All political options are represented at the Serbian election table, since those that were missing, such as the United Democratic Serbia, were formed, and others were "made easier" to collect the necessary signatures to participate in the elections. In this way, Vučić put a mortgage on almost all future parliamentary parties. Each of the parties in the bloc Alliance for Serbia, which is boycotting the elections, has its counterpart among those who will be on the electoral lists: from those on the right, covered by Dveri and the People's Party, through the Party of Freedom and Justice in the center to the Democratic Party on the left.

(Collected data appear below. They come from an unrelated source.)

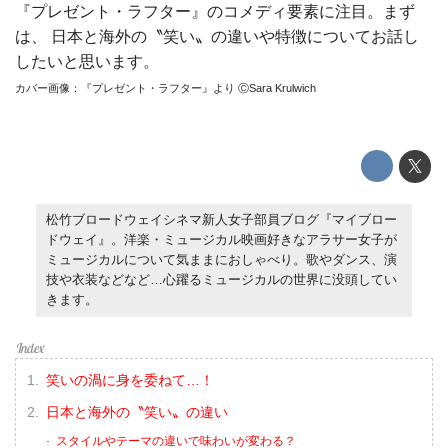
『プレゼント・ラフター』のコメディ要素に注目。まず
は、 日本と海外の〝笑い〟の違いや特徴についてお話し
したいと思います。
カバー画像：『プレゼント・ラフター』より ⒸSara Krulwich
松竹ブロードウェイシネマ新人女子部員ブログ『マイブロー
ドウェイ』。洋楽・ミュージカル映画好きなアラサー女子が
ミュージカルについて気ままにおしゃべり。歌やダンス、演
技や衣装などなど…心躍るミュージカルの世界に没頭してい
きます。
笑いの渦に身を委ねて…！
日本と海外の〝笑い〟の違い
スタイルやテーマの違いで味わいが変わる？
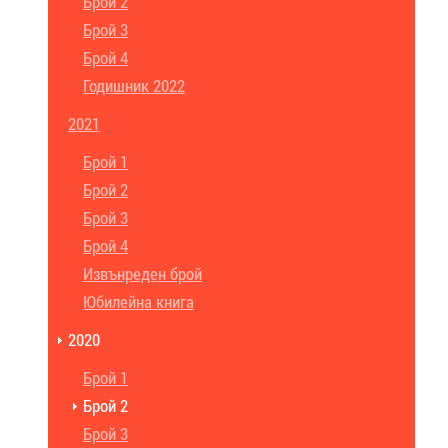
Брой 2
Брой 3
Брой 4
Годишник 2022
2021
Брой 1
Брой 2
Брой 3
Брой 4
Извънреден брой
Юбилейна книга
2020
Брой 1
Брой 2
Брой 3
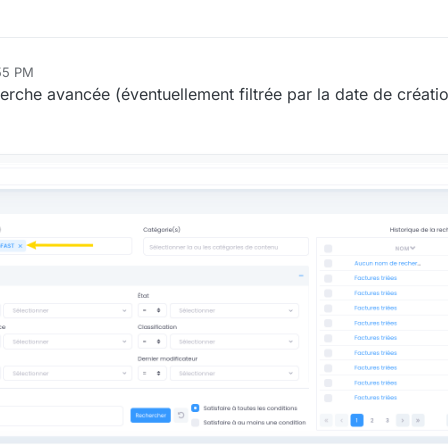
:55 PM
cherche avancée (éventuellement filtrée par la date de créati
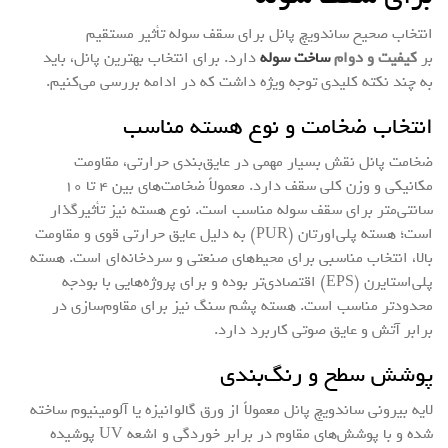
انتخاب صحیح ساندویچ پانل برای سقف سوله تأثیر مستقیم
بر
کیفیت و دوام
ساخت سوله
دارد. برای انتخاب بهترین پانل، باید
به چند نکته کلیدی توجه ویژه داشت که در ادامه بررسی می‌کنیم.
انتخاب ضخامت و نوع هسته مناسب
ضخامت پانل نقش بسیار مهمی در عایق‌بندی حرارتی، مقاومت
مکانیکی و وزن کلی سقف دارد. معمولاً ضخامت‌های بین ۴ تا ۱۰
سانتی‌متر برای سقف سوله مناسب است. نوع هسته نیز تأثیرگذار
است؛ هسته پلی‌اورتان (PUR) به دلیل عایق حرارتی قوی و مقاومت
بالا، انتخاب مناسبی برای محیط‌های صنعتی و سردخانه‌ای است. هسته
پلی‌استایرن (EPS) اقتصادی‌تر بوده و برای پروژه‌هایی با بودجه
محدودتر مناسب است. هسته پشم سنگ نیز برای مقاوم‌سازی در
برابر آتش و عایق صوتی کاربرد دارد.
پوشش سطح و رنگ‌بندی
لایه بیرونی ساندویچ پانل معمولاً از ورق گالوانیزه یا آلومینیوم ساخته
شده و با پوشش‌های مقاوم در برابر خوردگی و اشعه UV پوشیده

As usual, the biggest crowd on the political stage is on the right, where we have a wide range of parties, from the radicals Vojislav Šešelj, Leviathan, Zavetnik, the Advanced Bloc of Velje Ilić, through the sovereignists from "Enough is Enough" who "scratched" Matteo Salvini's narrative, Marin Le Pen and Viktor Orban, to the populist Aleksandar Šapić (Spas) and salon nationalists from DSS who hid behind the coalition name "Broom". Sergej Trifunović's Movement of Free Citizens covers the enraged part of the electorate, the United Democratic Serbia hunts the few remaining pro-European voters, while Čeda Jovanović with the Coalition for Peace fell to defending his parliamentary mandate through minority parties. The painful fact for Serbia is that in the previous 30 years, since the introduction of multi-party system, it had only two prime ministers who interfered in their work: Zoran Điniđić and Vojislav Koštunica. All the others were puppets in the hands of Slobodan Milošević, the foreign ambassadors in Belgrade, Boris Tadić or Aleksandar Vučić: from Dragutin Zelenović, Radoman Božović, Nikola Šainović through Mirko Marjanović and Zoran Živković to Mirko Cvetković, Ivica Dačić and Ana Brnabić.
Regardless of whether the president of Serbia is an ex-communist, ex-democrat or ex-radical, the style of government is always the same and blatantly unconstitutional: in Serbia, they have become so used to it that the head of state, whose first task is to ensure respect for the Constitution, is the first to violate it. flagrantly and everyday. The difference is only in the range of interests, self-centeredness and energy. Milošević was only interested in big politics, Tadić in being important and charming, while Vučić is interested in everything, he wants to be a state, like Louis XIV. In Serbia, with Vučić, all elections became presidential, regardless of whether they are parliamentary, provincial or local. Citizens are always invited to express their opinion about him, even when they elect the president of the local community in Lajkovac or the house council of the building in Mirijevo. The chances that the election boycott will succeed are minimal. The Alliance for Serbia coalition, which advocates not going to the polls, has neither the instruments nor the capacity to monitor the elections. Serious international organizations for monitoring the election process are disinterested, so the catchphrase attributed to Stalin "who votes decides nothing, who counts the votes decides everything" will have its new confirmation on Sunday evening.
The only real opponents of Vučić are indifference and the coming economic crisis. The aggressive, brutal and vulgar vocabulary of tabloids and television with national frequencies is an indicator of how numb the citizens in Serbia are to media campaigns and do not react: the electroencephalogram is completely flat. The campaign against Montenegro is the best example that people no longer fall for tabloid spins. Vučić's media handlers have scared people with "wolves" so many times that when they actually come - no one will believe them. Those who wish Vučić well should remind him that Louis XIV did not say "I am the state", but on his deathbed he uttered: "Je m'en vais, mais l'ètat demeurera toujours" (I am leaving, but the state will remain forever ).